**What to produce**: For the word "kutoa", determine how many lines of the entries below contain it, and give only that number.

**Records shown**:

────

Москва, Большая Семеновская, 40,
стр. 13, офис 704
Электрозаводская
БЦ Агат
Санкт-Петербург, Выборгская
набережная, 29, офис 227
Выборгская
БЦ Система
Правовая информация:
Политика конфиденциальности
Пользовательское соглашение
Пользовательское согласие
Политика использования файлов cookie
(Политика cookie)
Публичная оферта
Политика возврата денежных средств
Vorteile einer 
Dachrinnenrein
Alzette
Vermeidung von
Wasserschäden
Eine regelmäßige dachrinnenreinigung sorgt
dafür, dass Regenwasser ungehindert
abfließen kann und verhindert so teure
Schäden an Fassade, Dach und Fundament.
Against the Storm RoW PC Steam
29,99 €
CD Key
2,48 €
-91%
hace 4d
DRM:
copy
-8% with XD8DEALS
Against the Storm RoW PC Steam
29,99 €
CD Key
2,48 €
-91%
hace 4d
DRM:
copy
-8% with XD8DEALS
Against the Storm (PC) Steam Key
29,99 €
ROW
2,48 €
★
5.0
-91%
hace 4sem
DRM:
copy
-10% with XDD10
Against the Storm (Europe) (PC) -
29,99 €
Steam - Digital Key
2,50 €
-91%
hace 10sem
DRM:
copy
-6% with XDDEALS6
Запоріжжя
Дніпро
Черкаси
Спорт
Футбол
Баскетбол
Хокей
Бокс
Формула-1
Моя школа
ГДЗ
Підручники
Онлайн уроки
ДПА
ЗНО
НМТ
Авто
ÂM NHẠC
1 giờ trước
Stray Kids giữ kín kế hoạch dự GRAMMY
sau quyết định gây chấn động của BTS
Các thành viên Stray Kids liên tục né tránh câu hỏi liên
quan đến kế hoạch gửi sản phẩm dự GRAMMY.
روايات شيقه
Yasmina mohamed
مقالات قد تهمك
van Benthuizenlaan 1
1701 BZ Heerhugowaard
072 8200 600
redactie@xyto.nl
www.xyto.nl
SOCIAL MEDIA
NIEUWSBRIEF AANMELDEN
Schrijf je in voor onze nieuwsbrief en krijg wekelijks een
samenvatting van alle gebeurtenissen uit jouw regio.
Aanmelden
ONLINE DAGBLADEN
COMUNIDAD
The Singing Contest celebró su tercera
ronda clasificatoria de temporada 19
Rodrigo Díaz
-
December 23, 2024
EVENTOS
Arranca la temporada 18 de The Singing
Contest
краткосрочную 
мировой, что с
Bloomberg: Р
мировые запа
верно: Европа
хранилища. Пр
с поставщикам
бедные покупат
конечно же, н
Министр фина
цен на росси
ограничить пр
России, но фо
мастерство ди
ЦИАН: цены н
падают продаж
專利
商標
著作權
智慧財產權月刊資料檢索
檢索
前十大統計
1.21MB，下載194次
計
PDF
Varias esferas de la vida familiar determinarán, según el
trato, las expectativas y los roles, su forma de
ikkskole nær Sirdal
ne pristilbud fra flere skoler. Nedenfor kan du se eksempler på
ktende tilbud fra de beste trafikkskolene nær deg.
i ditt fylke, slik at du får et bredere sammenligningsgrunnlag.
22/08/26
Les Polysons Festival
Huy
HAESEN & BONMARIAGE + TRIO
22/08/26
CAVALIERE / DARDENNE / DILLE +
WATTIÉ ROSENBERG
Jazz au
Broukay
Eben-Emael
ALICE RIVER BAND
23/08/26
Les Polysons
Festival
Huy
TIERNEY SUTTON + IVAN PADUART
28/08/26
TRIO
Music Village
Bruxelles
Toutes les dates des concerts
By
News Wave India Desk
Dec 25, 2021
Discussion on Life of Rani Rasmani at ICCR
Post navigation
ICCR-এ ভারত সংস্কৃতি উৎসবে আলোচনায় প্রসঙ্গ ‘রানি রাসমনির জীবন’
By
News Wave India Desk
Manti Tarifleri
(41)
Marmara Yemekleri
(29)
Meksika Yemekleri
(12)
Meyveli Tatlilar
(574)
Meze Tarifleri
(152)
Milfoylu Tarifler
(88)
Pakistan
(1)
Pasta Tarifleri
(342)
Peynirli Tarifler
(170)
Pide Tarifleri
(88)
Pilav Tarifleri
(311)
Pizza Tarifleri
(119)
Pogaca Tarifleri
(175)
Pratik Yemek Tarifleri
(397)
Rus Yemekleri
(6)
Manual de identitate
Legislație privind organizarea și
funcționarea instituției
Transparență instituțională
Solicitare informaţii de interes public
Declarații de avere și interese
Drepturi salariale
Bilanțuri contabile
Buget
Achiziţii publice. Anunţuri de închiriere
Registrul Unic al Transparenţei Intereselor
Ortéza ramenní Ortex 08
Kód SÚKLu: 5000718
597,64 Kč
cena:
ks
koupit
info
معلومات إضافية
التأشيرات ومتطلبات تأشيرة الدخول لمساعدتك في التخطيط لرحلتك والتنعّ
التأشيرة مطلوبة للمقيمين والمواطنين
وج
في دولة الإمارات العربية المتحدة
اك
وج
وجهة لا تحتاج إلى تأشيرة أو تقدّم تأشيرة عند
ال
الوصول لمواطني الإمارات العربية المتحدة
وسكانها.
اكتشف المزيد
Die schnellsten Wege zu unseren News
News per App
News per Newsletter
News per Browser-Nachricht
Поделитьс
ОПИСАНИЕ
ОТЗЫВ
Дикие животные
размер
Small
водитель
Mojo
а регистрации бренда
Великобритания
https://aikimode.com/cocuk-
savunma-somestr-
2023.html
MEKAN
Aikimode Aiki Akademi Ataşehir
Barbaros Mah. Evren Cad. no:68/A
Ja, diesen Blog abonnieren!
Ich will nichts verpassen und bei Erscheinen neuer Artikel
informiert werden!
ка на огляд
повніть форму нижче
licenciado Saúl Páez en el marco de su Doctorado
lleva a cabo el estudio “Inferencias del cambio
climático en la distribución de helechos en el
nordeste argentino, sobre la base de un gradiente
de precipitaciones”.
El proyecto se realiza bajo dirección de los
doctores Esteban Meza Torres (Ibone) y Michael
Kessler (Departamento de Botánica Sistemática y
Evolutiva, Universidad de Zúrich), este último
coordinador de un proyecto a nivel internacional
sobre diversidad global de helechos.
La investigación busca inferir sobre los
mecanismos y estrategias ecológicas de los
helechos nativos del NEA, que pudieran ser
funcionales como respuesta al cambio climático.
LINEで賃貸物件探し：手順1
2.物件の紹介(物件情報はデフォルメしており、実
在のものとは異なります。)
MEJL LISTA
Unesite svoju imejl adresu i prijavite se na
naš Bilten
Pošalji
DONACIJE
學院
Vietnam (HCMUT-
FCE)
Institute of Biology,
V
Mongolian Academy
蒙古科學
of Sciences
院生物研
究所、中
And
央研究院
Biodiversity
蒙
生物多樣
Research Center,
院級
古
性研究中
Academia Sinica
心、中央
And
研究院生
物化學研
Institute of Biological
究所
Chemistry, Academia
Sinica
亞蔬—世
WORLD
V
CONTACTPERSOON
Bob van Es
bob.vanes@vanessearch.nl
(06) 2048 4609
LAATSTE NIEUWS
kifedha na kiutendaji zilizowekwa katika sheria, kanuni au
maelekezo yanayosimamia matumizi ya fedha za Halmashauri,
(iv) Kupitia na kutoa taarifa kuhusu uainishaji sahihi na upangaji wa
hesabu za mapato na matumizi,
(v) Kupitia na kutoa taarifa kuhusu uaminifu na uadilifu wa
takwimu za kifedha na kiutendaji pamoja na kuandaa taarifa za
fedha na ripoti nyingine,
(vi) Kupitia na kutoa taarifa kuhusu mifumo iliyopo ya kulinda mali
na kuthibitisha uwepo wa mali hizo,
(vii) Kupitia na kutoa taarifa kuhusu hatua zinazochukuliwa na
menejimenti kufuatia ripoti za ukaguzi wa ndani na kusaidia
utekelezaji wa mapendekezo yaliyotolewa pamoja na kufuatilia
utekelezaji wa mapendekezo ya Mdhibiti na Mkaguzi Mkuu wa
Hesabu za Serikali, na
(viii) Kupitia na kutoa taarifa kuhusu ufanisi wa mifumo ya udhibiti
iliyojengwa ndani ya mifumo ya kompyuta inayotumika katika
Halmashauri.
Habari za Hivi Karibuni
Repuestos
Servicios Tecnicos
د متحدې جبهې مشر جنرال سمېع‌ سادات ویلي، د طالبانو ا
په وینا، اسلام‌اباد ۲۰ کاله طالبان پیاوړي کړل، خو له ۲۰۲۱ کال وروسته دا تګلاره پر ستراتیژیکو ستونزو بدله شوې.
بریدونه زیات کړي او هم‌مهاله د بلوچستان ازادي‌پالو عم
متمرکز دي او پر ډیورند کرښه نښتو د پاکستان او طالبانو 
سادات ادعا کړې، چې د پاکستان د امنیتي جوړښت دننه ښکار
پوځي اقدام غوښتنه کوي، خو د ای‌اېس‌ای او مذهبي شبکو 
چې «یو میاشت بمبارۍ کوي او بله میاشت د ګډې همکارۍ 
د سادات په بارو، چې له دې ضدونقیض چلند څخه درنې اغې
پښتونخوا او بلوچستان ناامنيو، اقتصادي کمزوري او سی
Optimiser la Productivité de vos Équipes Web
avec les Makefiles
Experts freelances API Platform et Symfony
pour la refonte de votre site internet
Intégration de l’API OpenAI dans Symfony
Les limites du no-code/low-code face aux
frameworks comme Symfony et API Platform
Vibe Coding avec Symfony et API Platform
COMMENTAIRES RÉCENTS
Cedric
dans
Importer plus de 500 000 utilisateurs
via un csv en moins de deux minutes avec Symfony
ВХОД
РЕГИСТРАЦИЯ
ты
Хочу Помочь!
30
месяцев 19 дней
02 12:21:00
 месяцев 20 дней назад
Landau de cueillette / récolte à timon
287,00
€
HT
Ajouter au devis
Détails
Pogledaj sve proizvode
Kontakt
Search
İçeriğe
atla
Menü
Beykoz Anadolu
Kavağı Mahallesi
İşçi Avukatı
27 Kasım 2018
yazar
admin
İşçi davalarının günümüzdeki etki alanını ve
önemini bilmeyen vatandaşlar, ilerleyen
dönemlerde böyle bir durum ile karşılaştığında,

────

**Task solution**: 5